金価格が1グラムあたり2万円を突破したというニュースが大きく報じられた。テレビや新聞も一斉に取り上げ、世間の注目を集めている。年初からの上昇率は約35%、2023年8月から数えると2年で2倍になった。
一見するとおめでたい話題に映るが、この背後には通貨や国際金融システムを揺るがす大きな構造変化が潜んでいる。今回はその要因を整理しながら、今後の投資にどう向き合うべきかを考えてみたい。
金価格2万円突破の背景

金価格の上昇要因は複数存在する。
- ドルへの信認低下
米国の財政赤字はGDP比6%超に達し、ドルの価値を支える力が弱まっている。制裁によるドル資産凍結の影響もあり、BRICS諸国を中心にドル売り・金買いが進んでいる。 - 地政学リスクの高まり
世界各地で不安定要因が増え、安全資産としての金需要が高まっている。 - 各国中央銀行による大量購入
中央銀行はここ数年、年間1,000トンを超える規模で金を購入している。これは現物ベースでの需要増を意味し、需給面から価格を押し上げている。
通貨と金のこれから

通貨には「価値尺度」「交換手段」「価値保存」という3つの機能がある。しかし価値保存機能に関しては、円のように下落基調にある通貨では十分に果たせていない。ドルもまた、徐々にこの機能を失いつつある。
現在はドルが基軸通貨の地位を維持しているが、この体制が未来永劫続く保証はない。国際決済が多極化する可能性が高まる中、金の役割はむしろ強まっている。
投資家としてのスタンス
メディアで大きく取り上げられると、短期的な需要増で価格がさらに上がる局面があってもおかしくない。しかしニュースに反応して買った投資家は、わずかな下落で売ってしまい損失を出す可能性もある。
実際、金価格は一直線に上がり続けているわけではなく、上昇と下落を繰り返しながら長期的に値を切り上げてきた。この点を理解せずに飛びつくと、痛い目を見る投資家も出てくるだろう。
また、金価格が上昇しているということは、裏を返せば「円やドルといった通貨の相対的価値が下がっている」ということでもある。この視点を忘れてはいけない。
金はいつ購入すべきか
よく言われるのは「買おうと思った時が買い時」という考え方だ。確かに、価格が下がるのを待っていて買い場を逃すケースは多い。私自身も概ねこの意見に賛成だ。

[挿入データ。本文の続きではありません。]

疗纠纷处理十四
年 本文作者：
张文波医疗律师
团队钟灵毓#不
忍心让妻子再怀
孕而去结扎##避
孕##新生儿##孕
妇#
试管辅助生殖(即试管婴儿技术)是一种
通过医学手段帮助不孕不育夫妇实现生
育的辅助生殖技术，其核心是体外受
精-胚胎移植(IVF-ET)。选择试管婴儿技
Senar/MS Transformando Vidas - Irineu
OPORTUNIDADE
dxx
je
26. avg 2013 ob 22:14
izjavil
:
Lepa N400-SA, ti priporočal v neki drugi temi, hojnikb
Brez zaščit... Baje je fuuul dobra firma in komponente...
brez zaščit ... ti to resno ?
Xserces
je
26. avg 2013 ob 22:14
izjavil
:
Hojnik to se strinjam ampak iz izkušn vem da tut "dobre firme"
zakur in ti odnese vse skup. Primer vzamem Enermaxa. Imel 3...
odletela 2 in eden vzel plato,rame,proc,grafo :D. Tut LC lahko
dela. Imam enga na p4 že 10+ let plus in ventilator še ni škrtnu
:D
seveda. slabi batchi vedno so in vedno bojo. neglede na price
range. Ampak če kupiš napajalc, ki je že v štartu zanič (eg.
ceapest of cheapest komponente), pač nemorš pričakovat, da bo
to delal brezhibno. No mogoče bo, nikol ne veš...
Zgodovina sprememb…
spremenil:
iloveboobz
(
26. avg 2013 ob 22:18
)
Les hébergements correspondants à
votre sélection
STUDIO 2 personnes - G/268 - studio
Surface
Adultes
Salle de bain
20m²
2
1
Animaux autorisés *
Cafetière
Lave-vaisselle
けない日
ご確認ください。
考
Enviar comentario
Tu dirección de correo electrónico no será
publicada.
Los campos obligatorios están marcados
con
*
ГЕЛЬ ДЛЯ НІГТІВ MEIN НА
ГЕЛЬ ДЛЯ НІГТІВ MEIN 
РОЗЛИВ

一方で「少しでも安く買いたい」と思うのも自然だろう。金価格が下がる局面を考えると、ETFの売却が一因になる。機関投資家は四半期決算のタイミングで売ることが多く、3・6・9・12月に下落しやすい傾向がある。したがって、こうした時期を狙って分散的に購入するのも一つの方法だ。
ポートフォリオにおける金の位置づけ
金は「守りの資産」であり、一攫千金を狙うものではない。資産全体の中で10〜20%程度を組み込むのが望ましいとされる。
長期的には、通貨の信認低下や国際決済の多極化を背景に、金は重要なポートフォリオの一部であり続けるだろう。
まとめ
金価格の2万円突破は、単なる価格上昇のニュースに留まらない。
それは通貨の信頼低下、地政学リスク、中央銀行の行動といった大きな流れを反映している。
短期的な価格変動に振り回されず、長期的な資産保全の視点から淡々と金を組み込んでいくことが、これからの投資に必要な姿勢だと考えている。